South Korea’s Science Minister visited Imperial during the country’s UK state visit to strengthen scientific ties between the two countries.
The visit came as the Governments of the UK and South Korea pledged to push collaboration between the two countries to new heights with a series of science and technology agreements.
Minister of Science and ICT, Professor Lee Jong Ho, and a delegation of academic and science leaders visited Imperial’s White City Campus, where they were hosted by Imperial’s President, Professor Hugh Brady. Here, they saw first-hand the London Biofoundry, a cutting-edge synthetic biology research facility, and heard about SynbiCITE, the UK synthetic biology industry and engineering biology industrial accelerator.
The delegation also visited the South Kensington Campus to see Imperial’s groundbreaking quantum technology with Imperial’s Provost, Professor Ian Walmsley.
The visit marked the establishment of a joint synthetic biology research centre between SynbiCITE (the UK’s Innovation and Knowledge Centre for synthetic biology), the Korea Advanced Institute of Science and Technology (KAIST) and the Korea Research Institute of Bioscience and Biotechnology (KRIBB).
President Brady said: “International collaboration is an essential feature of Imperial’s thriving research community, so we are proud to be part of the UK and South Korea’s important collaborations on key technologies.

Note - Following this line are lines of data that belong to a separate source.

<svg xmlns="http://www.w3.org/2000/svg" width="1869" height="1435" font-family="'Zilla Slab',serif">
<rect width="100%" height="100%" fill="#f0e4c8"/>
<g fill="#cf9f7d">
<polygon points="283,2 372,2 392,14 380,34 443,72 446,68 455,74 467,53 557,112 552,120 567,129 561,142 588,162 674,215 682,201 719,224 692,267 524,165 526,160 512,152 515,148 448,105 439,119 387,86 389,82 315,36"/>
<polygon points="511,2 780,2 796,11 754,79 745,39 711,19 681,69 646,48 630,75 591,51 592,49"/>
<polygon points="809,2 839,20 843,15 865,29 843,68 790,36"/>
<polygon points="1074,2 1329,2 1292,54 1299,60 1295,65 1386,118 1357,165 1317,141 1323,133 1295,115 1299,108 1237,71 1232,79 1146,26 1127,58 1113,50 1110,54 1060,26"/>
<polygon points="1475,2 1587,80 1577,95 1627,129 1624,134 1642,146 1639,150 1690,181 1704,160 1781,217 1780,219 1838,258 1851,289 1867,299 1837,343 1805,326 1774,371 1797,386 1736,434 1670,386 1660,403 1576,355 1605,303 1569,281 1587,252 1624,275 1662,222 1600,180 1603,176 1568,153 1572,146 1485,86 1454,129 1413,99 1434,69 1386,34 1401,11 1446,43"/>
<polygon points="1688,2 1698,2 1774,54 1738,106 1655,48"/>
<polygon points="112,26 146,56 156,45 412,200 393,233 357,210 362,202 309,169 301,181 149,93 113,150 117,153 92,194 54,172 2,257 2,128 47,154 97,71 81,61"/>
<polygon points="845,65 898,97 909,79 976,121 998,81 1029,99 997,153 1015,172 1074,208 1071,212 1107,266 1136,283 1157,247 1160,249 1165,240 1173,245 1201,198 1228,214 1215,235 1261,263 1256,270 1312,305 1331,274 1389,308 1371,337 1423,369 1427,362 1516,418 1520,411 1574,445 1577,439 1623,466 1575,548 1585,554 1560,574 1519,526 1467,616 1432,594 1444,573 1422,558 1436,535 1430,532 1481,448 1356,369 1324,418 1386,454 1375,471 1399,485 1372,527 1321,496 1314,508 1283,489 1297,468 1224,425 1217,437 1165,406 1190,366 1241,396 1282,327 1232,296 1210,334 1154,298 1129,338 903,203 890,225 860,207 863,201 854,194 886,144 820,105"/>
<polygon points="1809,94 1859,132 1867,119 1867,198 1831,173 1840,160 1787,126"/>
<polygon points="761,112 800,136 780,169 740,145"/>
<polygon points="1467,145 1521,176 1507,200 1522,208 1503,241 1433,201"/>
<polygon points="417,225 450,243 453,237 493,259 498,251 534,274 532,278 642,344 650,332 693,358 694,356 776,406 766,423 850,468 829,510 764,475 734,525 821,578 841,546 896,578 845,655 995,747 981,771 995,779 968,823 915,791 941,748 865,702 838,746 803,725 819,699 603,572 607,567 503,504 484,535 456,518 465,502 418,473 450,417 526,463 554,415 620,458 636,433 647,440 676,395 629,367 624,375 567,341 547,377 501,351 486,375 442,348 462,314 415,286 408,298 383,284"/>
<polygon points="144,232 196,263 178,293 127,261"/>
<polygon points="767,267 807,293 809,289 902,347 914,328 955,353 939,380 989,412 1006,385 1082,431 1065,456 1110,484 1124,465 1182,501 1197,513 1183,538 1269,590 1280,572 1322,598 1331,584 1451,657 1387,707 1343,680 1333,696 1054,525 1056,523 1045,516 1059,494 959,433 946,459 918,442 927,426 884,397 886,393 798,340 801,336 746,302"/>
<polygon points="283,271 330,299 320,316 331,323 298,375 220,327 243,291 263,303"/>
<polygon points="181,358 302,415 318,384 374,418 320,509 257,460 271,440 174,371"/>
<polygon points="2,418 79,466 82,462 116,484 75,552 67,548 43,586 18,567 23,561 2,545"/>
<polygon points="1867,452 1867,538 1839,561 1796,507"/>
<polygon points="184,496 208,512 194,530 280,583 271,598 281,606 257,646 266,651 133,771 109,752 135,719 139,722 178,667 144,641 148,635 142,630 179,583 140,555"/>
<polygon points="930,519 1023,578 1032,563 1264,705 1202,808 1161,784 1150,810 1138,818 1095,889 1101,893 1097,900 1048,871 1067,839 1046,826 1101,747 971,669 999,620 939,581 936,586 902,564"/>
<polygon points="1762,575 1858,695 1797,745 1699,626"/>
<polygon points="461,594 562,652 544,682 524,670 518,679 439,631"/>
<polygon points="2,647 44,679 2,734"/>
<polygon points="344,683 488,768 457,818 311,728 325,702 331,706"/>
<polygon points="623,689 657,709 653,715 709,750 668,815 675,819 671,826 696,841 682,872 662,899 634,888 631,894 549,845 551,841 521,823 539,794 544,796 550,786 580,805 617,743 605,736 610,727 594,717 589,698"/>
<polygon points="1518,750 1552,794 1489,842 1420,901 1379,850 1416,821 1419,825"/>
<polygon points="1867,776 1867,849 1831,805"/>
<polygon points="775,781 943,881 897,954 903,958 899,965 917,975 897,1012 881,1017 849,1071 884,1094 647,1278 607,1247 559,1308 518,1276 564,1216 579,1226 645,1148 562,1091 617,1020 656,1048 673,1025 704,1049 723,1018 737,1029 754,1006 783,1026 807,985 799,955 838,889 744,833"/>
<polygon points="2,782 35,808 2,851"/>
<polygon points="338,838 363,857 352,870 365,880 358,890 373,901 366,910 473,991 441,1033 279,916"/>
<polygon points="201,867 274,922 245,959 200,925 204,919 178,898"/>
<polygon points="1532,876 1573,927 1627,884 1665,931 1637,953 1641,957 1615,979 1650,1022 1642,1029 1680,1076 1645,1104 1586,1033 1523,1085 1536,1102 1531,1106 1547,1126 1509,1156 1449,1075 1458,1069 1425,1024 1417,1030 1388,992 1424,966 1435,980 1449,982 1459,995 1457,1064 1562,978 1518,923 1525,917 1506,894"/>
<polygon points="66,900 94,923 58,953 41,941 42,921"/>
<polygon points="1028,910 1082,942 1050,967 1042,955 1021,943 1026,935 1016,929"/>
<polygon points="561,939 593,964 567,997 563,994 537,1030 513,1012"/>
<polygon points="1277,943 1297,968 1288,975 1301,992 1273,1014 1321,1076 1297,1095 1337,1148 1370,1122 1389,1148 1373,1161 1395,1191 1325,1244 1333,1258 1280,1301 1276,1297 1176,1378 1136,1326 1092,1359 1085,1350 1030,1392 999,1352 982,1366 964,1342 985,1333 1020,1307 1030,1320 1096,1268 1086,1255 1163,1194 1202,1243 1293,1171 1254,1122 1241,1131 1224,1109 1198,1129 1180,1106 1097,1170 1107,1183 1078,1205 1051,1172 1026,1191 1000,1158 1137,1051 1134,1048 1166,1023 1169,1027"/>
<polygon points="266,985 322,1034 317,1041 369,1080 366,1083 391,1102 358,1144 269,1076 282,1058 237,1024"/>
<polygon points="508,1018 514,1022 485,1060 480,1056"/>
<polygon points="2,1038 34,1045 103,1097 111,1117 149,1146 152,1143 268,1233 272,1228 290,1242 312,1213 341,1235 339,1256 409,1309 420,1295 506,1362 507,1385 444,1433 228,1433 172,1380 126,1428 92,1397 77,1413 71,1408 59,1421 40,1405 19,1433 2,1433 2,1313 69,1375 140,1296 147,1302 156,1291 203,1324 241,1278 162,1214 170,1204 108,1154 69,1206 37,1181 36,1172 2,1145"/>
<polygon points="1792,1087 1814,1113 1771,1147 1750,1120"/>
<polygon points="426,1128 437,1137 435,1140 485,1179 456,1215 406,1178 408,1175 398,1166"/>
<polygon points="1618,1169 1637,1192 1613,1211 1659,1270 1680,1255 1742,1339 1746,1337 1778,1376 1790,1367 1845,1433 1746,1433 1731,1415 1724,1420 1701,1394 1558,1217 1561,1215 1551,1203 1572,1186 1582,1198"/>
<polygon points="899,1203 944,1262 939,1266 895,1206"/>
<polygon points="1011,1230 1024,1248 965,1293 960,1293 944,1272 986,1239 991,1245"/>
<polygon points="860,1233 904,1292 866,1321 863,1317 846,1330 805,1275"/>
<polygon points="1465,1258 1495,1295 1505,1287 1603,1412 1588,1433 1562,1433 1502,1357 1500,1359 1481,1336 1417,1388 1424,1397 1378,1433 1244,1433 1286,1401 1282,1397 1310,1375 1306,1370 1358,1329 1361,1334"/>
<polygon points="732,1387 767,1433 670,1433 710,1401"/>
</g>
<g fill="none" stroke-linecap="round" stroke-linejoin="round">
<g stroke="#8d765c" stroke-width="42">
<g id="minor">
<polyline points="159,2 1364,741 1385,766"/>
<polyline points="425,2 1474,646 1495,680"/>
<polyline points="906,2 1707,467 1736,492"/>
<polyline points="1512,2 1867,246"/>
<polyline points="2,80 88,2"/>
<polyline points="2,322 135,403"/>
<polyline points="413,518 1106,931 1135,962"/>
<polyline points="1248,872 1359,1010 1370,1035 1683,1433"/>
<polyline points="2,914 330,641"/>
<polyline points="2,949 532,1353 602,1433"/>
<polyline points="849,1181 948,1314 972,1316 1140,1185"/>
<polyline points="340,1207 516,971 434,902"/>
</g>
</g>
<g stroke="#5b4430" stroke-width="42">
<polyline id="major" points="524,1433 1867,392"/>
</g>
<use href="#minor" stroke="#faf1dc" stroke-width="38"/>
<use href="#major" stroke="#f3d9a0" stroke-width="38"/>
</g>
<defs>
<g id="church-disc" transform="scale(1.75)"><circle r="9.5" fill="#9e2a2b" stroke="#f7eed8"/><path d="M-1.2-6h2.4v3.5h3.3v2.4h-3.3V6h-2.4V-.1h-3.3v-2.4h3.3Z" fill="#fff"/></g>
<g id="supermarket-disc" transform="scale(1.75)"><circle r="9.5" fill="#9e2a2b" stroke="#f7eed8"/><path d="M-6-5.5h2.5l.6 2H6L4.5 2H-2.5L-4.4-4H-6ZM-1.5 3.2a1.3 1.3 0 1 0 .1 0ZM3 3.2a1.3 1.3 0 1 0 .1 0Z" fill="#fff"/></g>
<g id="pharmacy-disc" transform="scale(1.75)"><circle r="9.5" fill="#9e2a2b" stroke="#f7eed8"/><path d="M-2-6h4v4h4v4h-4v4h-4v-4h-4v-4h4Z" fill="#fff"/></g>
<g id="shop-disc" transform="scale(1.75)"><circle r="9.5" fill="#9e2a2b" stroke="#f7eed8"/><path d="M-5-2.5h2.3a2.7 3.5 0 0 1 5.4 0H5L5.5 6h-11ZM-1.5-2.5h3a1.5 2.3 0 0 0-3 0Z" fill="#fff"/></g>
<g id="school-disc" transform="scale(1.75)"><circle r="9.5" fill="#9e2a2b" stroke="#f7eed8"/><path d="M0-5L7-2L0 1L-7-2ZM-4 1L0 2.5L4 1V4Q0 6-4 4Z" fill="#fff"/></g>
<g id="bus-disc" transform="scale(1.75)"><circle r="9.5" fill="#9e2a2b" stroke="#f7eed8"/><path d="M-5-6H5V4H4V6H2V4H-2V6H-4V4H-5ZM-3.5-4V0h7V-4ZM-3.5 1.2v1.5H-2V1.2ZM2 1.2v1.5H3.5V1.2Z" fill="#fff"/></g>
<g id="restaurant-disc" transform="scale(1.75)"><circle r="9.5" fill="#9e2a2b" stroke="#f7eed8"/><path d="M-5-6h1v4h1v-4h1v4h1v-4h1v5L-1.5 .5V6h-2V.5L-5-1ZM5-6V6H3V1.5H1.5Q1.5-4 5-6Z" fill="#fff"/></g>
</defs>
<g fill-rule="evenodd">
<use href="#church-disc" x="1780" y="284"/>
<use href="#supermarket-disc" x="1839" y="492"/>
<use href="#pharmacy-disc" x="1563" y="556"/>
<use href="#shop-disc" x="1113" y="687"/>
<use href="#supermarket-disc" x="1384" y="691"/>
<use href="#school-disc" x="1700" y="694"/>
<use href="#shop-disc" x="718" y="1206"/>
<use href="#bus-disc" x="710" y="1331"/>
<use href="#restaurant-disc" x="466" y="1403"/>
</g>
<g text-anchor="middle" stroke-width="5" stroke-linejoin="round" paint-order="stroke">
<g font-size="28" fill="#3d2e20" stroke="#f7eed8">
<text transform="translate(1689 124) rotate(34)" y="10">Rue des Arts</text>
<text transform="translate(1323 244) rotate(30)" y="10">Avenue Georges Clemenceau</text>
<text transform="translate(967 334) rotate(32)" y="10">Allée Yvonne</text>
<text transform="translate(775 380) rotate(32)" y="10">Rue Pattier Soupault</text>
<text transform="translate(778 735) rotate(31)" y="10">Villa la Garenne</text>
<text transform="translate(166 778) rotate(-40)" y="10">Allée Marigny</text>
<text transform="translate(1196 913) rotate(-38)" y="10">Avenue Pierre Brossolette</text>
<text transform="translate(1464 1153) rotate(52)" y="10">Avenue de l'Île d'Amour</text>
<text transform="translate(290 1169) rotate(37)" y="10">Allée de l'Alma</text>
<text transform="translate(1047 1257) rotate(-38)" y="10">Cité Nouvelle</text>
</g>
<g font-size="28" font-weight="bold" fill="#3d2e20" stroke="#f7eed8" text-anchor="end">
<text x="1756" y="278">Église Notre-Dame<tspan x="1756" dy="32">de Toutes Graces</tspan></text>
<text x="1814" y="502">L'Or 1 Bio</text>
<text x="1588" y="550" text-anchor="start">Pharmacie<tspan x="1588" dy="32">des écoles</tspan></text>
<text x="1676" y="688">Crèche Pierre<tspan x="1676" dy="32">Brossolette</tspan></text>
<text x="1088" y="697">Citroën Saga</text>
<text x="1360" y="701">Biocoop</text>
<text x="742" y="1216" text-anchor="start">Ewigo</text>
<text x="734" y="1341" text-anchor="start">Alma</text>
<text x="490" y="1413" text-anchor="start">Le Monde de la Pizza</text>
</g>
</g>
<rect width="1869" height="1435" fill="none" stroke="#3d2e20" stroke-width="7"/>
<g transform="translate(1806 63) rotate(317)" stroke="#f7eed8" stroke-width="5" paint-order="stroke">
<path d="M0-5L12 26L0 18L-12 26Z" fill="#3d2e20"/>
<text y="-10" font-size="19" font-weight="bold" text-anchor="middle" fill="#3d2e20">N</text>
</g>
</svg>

By working together with South Korea’s leading science and technology institutes, we will accelerate innovation for the benefit of society.”
During the visit, the South Korean delegation toured the London Biofoundy and heard how SynbiCITE has worked on innovative technology with companies in White City and across the UK. SynbiCITE aims to accelerate and promote the commercial use of synthetic biology research and engineering biology, with the aim of delivering sustained and substantial benefits to the UK economy.
The delegation also heard how Imperial is encouraging student entrepreneurship, through initiatives such as the Enterprise Lab and Hackspace.
Earlier this week, the Minister met with Imperial’s Provost, Professor Ian Walmsley, to see the Centre for Cold Matter at the South Kensington Campus and discuss joint strategic opportunities in key areas of research, such as the development of quantum technologies.
The UK and South Korean Governments are seeking to work more closely on critical technologies such as AI, quantum and semiconductors in the coming years, with a new £4.5 million fund announced this week to create joint research and innovation partnerships.
There are also new commitments to collaborate on bringing the two countries’ space industries closer together and to cooperate more closely on engineering biology, highlighted by the establishment of the new synthetic biology research centre at Imperial.
Speaking about the state visit this week, Science, Innovation and Technology Secretary Michelle Donelan said: “The Republic of Korea is a tech powerhouse, and a vital partner to the UK. We share the same values and face the same challenges: from creating future jobs and industries fit for the AI age, to bringing the power of science to bear on climate change and supporting ageing populations.
“As part of the new Accord between our two countries, this raft of agreements will future-proof our relationship for decades to come: a partnership that is already bearing fruit as we work closely together on the next AI Safety Summit.”